Katholieke Encyclopaedie

Uitgeverij Joost van den Vondel (1933-1939)

Gepubliceerd op 22-07-2019

Hagedissen

betekenis & definitie

Hagedissen - (Lacertilia), een orde der kruipende dieren. Het zijn langgerekte, rolronde dieren.

Meestal hebben zij vier korte ledematen; voor- of achterpooten of alle pooten kunnen ontbreken. De huid is met schubben bedekt.

De tanden staan op of tegen de kaken.
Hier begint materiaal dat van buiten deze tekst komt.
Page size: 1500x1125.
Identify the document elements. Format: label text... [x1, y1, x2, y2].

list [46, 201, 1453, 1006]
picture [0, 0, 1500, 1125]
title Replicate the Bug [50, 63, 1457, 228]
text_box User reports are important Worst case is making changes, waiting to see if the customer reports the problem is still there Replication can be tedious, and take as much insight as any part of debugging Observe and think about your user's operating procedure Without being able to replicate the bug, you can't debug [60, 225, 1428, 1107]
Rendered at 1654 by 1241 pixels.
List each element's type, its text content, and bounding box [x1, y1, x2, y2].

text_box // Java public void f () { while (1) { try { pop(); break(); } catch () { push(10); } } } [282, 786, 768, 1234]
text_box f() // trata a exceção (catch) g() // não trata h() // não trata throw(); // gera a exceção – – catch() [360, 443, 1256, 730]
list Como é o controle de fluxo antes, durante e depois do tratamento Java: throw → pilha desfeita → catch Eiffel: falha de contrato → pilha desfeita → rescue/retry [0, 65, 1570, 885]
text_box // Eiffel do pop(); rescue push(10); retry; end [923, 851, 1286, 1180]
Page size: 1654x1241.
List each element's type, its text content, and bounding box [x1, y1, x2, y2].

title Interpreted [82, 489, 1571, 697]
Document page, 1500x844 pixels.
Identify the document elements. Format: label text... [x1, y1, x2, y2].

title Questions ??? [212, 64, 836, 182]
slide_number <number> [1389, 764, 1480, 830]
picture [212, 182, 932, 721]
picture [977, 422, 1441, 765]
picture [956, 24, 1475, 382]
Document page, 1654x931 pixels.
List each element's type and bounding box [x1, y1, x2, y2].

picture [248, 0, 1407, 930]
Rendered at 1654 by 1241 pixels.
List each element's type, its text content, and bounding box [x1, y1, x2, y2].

Het is de meest soortenrijke, over de geheele aarde verspreide orde.

De eieren met perkamentachtige schaal worden in gering aantal gelegd of ontwikkelen zich in het moederdier (eierlevendbarend).In Ned. leven: van de familie Anguidae de → hazelworm (Anguis fragilis L.); van de familie echte hagedissen (Lacertidae): de gewone hagedis (Lacerta agilis L.) op droge, zandige plaatsen;het mannetje is bruingrijs, op zij groen, het wijfje bruingrijs; de kleine hagedis (L. vivipara Jac.), zeldzaam in het Oosten, bruin gekleurd; de muurhagedis (L. muralis Laur.), in de grens provinciën, met grijsbruine boven- en gele of oranje onder zijde. In Zuid Europa leef; de groene smaragdhagedis (L. viridis Laur.). Uitheemsch de volgende families: → gecko’s; Agamen of Agemidae (→ doornhagedis, vliegende → draak); de leguanen of boomhagedissen (Iguanidae), langzame boomdieren met zonderlinge huidaanhangsels; in Amerika leven de helmbasilisk (→ Basiliscus) en de leguanen (Leguana) met een rugkam, tot 1,5 m lang; de varanen (Varanidae) in de Oostelijke wereldhelft, tot 3 m lang, nuttig door hun vleesch en eieren; → Kameleon. Zie ook →Diktongigen. Keer.